No ataque seguinte, foi a vez de executar um “pick and pop” preciso com Joel Embiid. Fultz não se apavorou nem um pouco com a dobra da defesa após o bloqueio e conseguiu encontrar o companheiro livre na linha de três com um passe por trás das costas na medida. Foi um lance que não rendeu nada em termos de estatísticas para ele, mas que serviu para refrescar a memória das coisas boas que o armador é capaz de fazer quando tem a bola nas mãos.

A primeira assistência saiu meio no tranco, mas saiu. Em uma chegada rápida do Sixers ao ataque, Fultz tentou infiltrar com um giro em cima de Devin Harris, que reagiu bem e não deu espaço para a finalização. Mas aí ele encontrou Ersan Ilyasova sozinho por ali para um chute tranquilo de média distância.

Uma outra assistência que vale a pena reparar saiu nesta jogada que culminou em um chute de três de Robert Covington. Fultz deixou a bola com JJ Redick de um lado, correu em direção à cesta, recebeu um bloqueio de Embiid e apareceu para receber dentro do garrafão. Não houve espaço o suficiente para finalizar, mas a ação atraiu as atenções da defesa ao ponto de permitir o passe para Covington.

A leitura de jogo apareceu também nesta outra jogada em que Fultz soltou a bola para algum companheiro no início para depois receber embaixo da cesta. Desta vez, o passe foi para Dario Saric. Em seguida, ele esperou a sequência da movimentação, viu Marco Belinelli infiltrar depois de cortar Paul Millsap, esperou seu marcador sair na cobertura e apareceu no garrafão para finalizar.

Além da boa leitura do que acontecia à sua volta, seja para identificar o passe certo ou mesmo para saber aonde correr, uma outra característica que chamou a atenção nesta atuação de Fultz foi a agressividade. Isso rendeu alguns tocos de Mason Plumlee no começo do jogo em arremessos de média distância, mas ele conseguiu se redimir durante o último quarto e converter um par de chutes do tipo. De qualquer maneira, o importante mesmo foi a mentalidade de atacar sem hesitação e a maneira como isso o permitiu entrar no garrafão adversário.

Essa sequência a seguir ilustra bem isso. No primeiro lance, Fultz gingou na frente de Wilson Chandler e conseguiu o espaço necessário para infiltrar. Foi um pecado a bola não ter caído. Alguns segundos depois, em um contra-ataque do Sixers, partiu para cima de Jamal Murray no garrafão e deu um jeito de colocar a bola na cesta.

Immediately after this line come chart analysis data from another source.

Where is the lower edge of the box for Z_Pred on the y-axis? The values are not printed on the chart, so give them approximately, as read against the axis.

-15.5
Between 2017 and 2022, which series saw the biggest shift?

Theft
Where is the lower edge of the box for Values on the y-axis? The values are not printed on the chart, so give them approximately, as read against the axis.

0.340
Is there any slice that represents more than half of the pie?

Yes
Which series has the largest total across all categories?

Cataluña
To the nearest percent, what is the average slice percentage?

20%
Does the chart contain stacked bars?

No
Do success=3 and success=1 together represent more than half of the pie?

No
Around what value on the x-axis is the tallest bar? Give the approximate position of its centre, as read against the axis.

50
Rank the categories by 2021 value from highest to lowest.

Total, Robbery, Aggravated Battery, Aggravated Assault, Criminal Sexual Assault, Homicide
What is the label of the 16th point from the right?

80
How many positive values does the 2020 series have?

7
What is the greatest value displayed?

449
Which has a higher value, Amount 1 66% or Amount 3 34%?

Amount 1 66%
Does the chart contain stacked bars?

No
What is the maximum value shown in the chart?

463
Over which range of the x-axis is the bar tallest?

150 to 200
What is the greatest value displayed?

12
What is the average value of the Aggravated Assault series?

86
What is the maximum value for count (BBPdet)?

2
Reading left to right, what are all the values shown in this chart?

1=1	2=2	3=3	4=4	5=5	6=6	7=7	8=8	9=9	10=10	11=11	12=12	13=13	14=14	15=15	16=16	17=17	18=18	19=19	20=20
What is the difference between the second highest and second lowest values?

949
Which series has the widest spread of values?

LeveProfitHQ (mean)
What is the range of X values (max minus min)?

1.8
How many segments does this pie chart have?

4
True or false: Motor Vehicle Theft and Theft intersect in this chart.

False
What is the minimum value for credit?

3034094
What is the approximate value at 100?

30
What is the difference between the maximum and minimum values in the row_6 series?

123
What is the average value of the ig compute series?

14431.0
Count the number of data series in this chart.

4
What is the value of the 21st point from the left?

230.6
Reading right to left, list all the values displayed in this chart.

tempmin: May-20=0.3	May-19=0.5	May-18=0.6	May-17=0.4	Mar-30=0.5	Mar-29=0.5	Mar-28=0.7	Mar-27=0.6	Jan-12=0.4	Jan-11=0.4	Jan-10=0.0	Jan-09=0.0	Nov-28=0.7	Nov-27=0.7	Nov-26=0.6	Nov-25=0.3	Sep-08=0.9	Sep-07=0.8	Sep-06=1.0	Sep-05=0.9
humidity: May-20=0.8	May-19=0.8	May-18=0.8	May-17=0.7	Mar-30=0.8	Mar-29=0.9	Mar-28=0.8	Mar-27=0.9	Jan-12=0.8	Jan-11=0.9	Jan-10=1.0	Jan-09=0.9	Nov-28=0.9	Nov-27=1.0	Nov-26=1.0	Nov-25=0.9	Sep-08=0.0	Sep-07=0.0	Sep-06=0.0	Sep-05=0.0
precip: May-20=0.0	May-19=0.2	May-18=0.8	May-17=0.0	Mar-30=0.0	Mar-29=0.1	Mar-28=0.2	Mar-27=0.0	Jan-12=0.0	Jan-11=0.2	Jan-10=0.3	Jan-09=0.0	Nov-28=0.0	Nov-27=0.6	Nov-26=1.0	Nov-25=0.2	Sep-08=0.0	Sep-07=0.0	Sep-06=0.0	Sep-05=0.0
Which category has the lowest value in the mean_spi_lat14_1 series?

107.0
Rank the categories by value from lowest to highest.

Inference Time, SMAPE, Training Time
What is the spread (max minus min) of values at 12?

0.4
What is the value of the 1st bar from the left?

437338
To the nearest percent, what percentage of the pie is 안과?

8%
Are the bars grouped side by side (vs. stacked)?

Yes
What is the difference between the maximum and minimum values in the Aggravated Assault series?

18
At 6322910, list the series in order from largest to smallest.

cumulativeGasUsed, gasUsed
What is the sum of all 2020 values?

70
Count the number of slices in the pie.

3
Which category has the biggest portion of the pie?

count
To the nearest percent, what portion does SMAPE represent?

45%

“Ele nos oferece um outro ritmo de jogo que também é ótimo”, disse Joel Embiid sobre o companheiro. “Ele é capaz de encontrar maneiras de pontuar e também de fazer passes para os outros. Dá para ter uma noção disso com as oito assistências que ele deu em 14 minutos. Isso foi impressionante. É o que precisamos que ele faça mesmo: pontuar, envolver os colegas e criar jogadas”, completou o pivô, que ficou em pé o tempo todo no banco de reservas durante a participação do armador no último quarto de jogo, aplaudindo cada movimento correto.

Do outro lado da quadra, restam ainda algumas dúvidas no que diz respeito à defesa individual. Foram poucos elementos que apareceram para a análise. Mas, do ponto de vista coletivo, deu para perceber um comportamento muito bom, com trocas de marcação em sintonia com o que time vinha fazendo. Ótimo sinal para quem voltou a jogar depois de tanto tempo e busca conquistar um espaço definitivo na rotação de um time que vai para playoffs.

Após a partida, o técnico Brett Brown não quis oferecer garantia nenhuma sobre Fultz ter papel importante nos playoffs ou não, o que faz todo sentido do mundo para uma equipe que se tem se mostrado tão redonda nos últimos tempos. É preciso ter bastante calma nesta hora. Foi só um jogo, e ajudou muito o fato de que o Nuggets tem uma das piores defesas da NBA. Mas isso não anula alguns sinais bastante positivos que apareceram durante esses 14 minutos de ação. Ficou claro que o talento ainda está lá. E se isso continuar aparecendo de forma constante ao longo das próximas semanas, o time ganhará um reforço e tanto para a parte mais importante da temporada.